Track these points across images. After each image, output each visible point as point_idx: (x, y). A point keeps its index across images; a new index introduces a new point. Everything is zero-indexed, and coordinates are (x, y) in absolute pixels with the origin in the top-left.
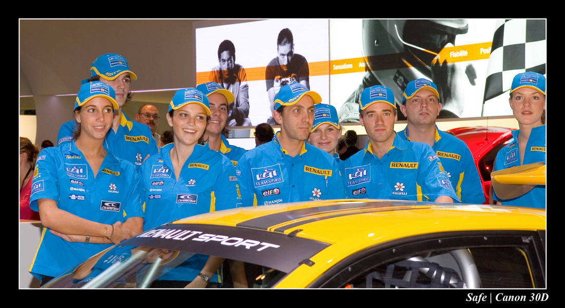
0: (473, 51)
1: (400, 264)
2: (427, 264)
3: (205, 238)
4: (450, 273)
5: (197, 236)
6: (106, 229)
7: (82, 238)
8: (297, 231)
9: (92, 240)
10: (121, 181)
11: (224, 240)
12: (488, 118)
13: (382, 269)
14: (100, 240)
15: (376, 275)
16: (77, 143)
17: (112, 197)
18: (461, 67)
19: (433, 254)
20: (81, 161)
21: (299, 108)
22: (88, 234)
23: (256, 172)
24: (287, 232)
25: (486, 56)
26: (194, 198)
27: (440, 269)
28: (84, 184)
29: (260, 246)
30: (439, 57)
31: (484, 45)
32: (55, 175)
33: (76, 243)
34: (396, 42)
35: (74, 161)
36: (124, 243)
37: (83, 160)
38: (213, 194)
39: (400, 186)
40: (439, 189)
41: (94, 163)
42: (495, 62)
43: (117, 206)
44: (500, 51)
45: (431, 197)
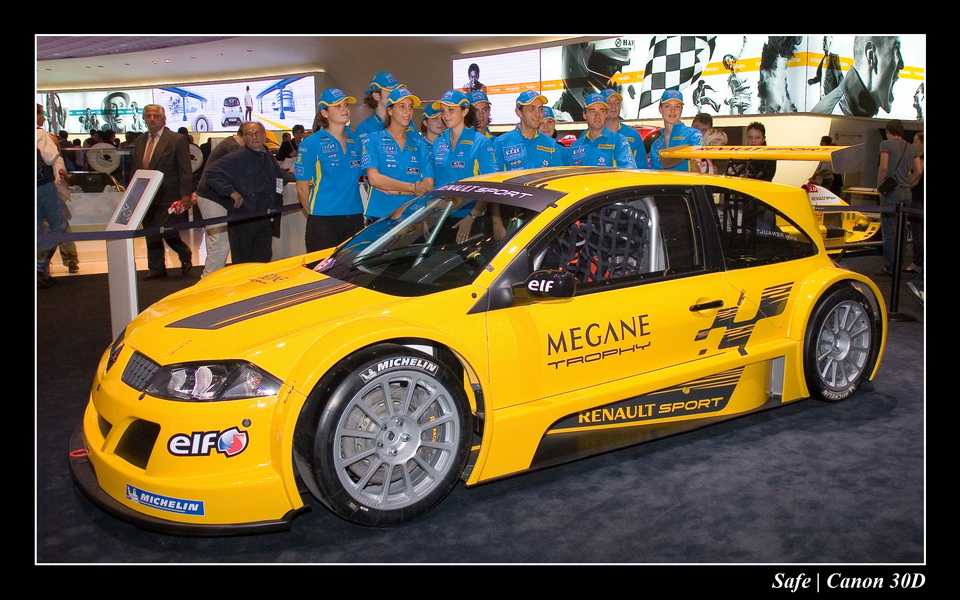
0: (633, 76)
1: (610, 207)
2: (626, 207)
3: (482, 190)
4: (641, 212)
5: (477, 189)
6: (410, 186)
7: (397, 192)
8: (544, 185)
9: (402, 193)
10: (418, 154)
11: (496, 192)
12: (642, 120)
13: (598, 211)
14: (408, 193)
15: (594, 214)
16: (388, 131)
17: (413, 165)
18: (625, 87)
19: (630, 201)
20: (393, 142)
21: (533, 107)
22: (400, 190)
23: (506, 150)
24: (537, 186)
25: (641, 80)
26: (462, 164)
27: (635, 210)
28: (395, 157)
29: (520, 195)
30: (612, 80)
31: (640, 73)
32: (377, 151)
33: (393, 195)
34: (584, 70)
35: (387, 142)
36: (427, 193)
37: (394, 141)
38: (476, 161)
39: (602, 160)
40: (627, 163)
41: (401, 143)
42: (646, 84)
43: (417, 171)
44: (649, 77)
45: (622, 165)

———

TRY IT:
Give back word for word the lines from the one containing "36: (124, 243)" through the final line of the data above. Pictures are to be left out.

REPLY TO THE TASK:
36: (124, 243)
37: (83, 160)
38: (213, 194)
39: (400, 186)
40: (439, 189)
41: (94, 163)
42: (495, 62)
43: (117, 206)
44: (500, 51)
45: (431, 197)
0: (633, 76)
1: (610, 207)
2: (626, 207)
3: (482, 190)
4: (641, 212)
5: (477, 189)
6: (410, 186)
7: (397, 192)
8: (544, 185)
9: (402, 193)
10: (418, 154)
11: (496, 192)
12: (642, 120)
13: (598, 211)
14: (408, 193)
15: (594, 214)
16: (388, 131)
17: (413, 165)
18: (625, 87)
19: (630, 201)
20: (393, 142)
21: (533, 107)
22: (400, 190)
23: (506, 150)
24: (537, 186)
25: (641, 80)
26: (462, 164)
27: (635, 210)
28: (395, 157)
29: (520, 195)
30: (612, 80)
31: (640, 73)
32: (377, 151)
33: (393, 195)
34: (584, 70)
35: (387, 142)
36: (427, 193)
37: (394, 141)
38: (476, 161)
39: (602, 160)
40: (627, 163)
41: (401, 143)
42: (646, 84)
43: (417, 171)
44: (649, 77)
45: (622, 165)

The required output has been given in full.